A regra geral é dar ao fornecedor o prazo de 30 dias para sanar o vício (art. 18, §1º, CDC). Contudo, o §3º cria exceções: produto essencial, vício que comprometa a qualidade ou valor. Aqui, a geladeira é essencial, então Mariana pode pedir a devolução imediata do dinheiro.
Alternativa A — ✅ Correta ⟵ GABARITO
Correta. O produto é essencial, enquadrando-se na exceção do art. 18, §3º, CDC. Mariana pode exigir a restituição imediata do preço, ainda que o vício seja reparável.
Alternativa B — ❌ Incorreta
Errada. O prazo de 7 dias é o direito de arrependimento (art. 49, CDC), aplicável a compras fora do estabelecimento comercial, não a vício do produto. Para vício, o prazo para reclamar é 30 dias (produto não durável) ou 90 dias (durável) – art. 26, CDC. E aqui não se trata de prazo decadencial, mas de exceção por produto essencial.
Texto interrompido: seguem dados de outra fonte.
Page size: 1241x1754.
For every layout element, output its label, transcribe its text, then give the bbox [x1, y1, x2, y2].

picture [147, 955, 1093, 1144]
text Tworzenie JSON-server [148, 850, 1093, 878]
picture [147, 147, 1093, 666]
Alternativa C — ❌ Incorreta
Errada. A afirmação de que o consumidor só teria direito à restituição após 30 dias ignorou a exceção do produto essencial (art. 18, §3º). Além disso, o prazo de 30 dias pode ser reduzido ou ampliado por convenção das partes (art. 18, §2º), entre 7 e 180 dias.
Alternativa D — ❌ Incorreta
Errada. Diz que o prazo de 30 dias não pode ser alterado por convenção, mas o CDC permite (art. 18, §2º). E novamente ignora a exceção do §3º.
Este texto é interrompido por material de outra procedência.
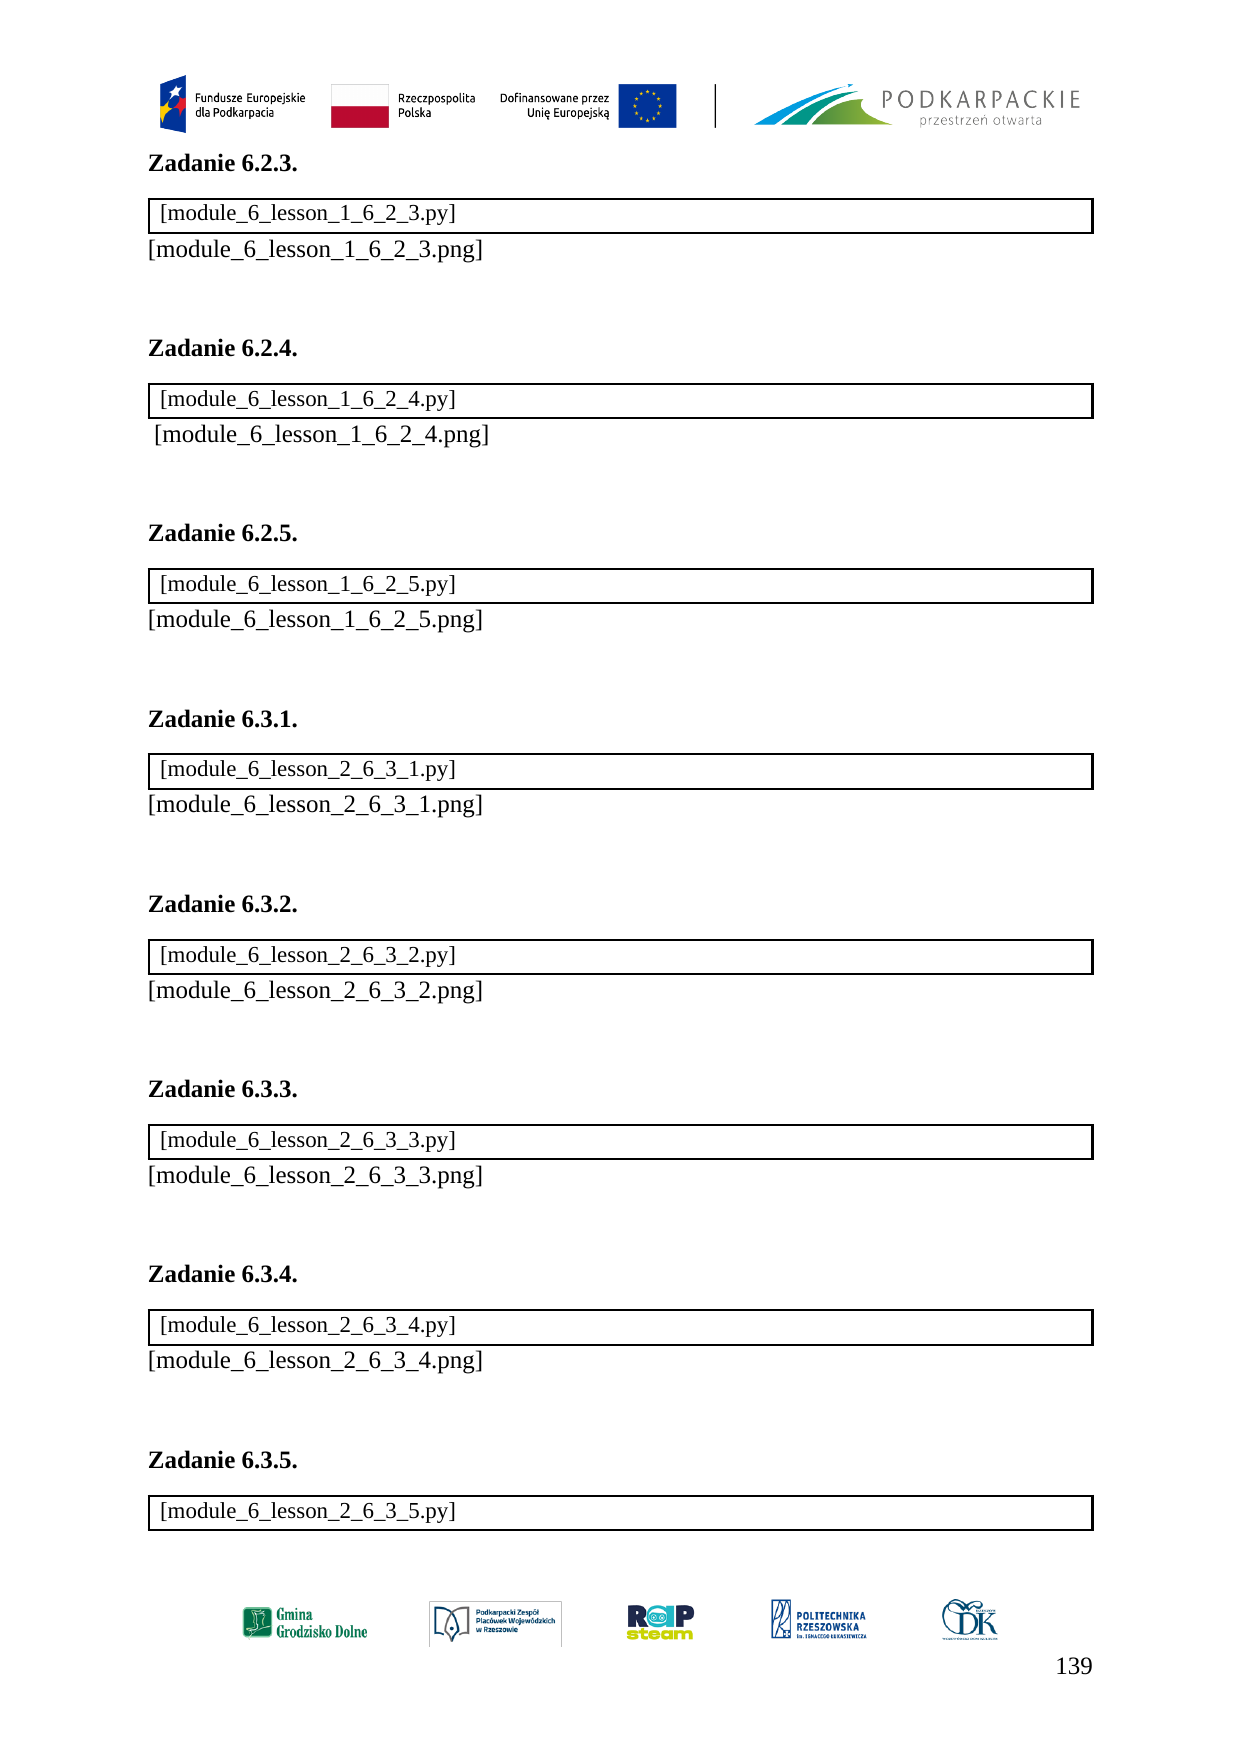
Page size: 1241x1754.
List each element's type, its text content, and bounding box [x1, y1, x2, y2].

text Zadanie 6.3.3. [148, 1074, 1092, 1103]
table_header [module_6_lesson_1_6_2_5.py] [150, 570, 1091, 602]
text Zadanie 6.2.4. [148, 333, 1092, 362]
text [module_6_lesson_2_6_3_1.png] [148, 790, 1092, 818]
picture [242, 1585, 998, 1652]
table_header [module_6_lesson_1_6_2_4.py] [150, 385, 1091, 417]
text [module_6_lesson_1_6_2_5.png] [148, 604, 1092, 633]
text Zadanie 6.2.3. [148, 148, 1092, 176]
text [module_6_lesson_1_6_2_4.png] [148, 419, 1092, 448]
text [module_6_lesson_2_6_3_4.png] [148, 1346, 1092, 1374]
table_header [module_6_lesson_1_6_2_3.py] [150, 200, 1091, 232]
text [module_6_lesson_1_6_2_3.png] [148, 234, 1092, 262]
text Zadanie 6.3.2. [148, 889, 1092, 918]
table_header [module_6_lesson_2_6_3_4.py] [150, 1311, 1091, 1343]
text Zadanie 6.2.5. [148, 518, 1092, 547]
text Zadanie 6.3.1. [148, 704, 1092, 732]
text Zadanie 6.3.5. [148, 1445, 1092, 1474]
table_header [module_6_lesson_2_6_3_3.py] [150, 1126, 1091, 1158]
picture [147, 60, 1093, 148]
table_header [module_6_lesson_2_6_3_2.py] [150, 941, 1091, 973]
text Zadanie 6.3.4. [148, 1259, 1092, 1288]
table_header [module_6_lesson_2_6_3_5.py] [150, 1497, 1091, 1529]
table_header [module_6_lesson_2_6_3_1.py] [150, 755, 1091, 787]
text [module_6_lesson_2_6_3_2.png] [148, 975, 1092, 1004]
text [module_6_lesson_2_6_3_3.png] [148, 1160, 1092, 1189]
Alternativa E — ❌ Incorreta
Errada. Afirma que o prazo pode ser diminuído, mas não aumentado. Na verdade, pode ser tanto reduzido quanto ampliado (respeitados os limites de 7 a 180 dias). Também desconsidera a exceção do §3º.
NÃO CAIA NESSA!
A banca tenta confundir o direito de arrependimento (7 dias, art. 49 CDC) com o vício. Fique atento: o prazo de 7 dias é para desistência, não para reclamação de vício. Além disso, a exceção de produto essencial é frequentemente esquecida.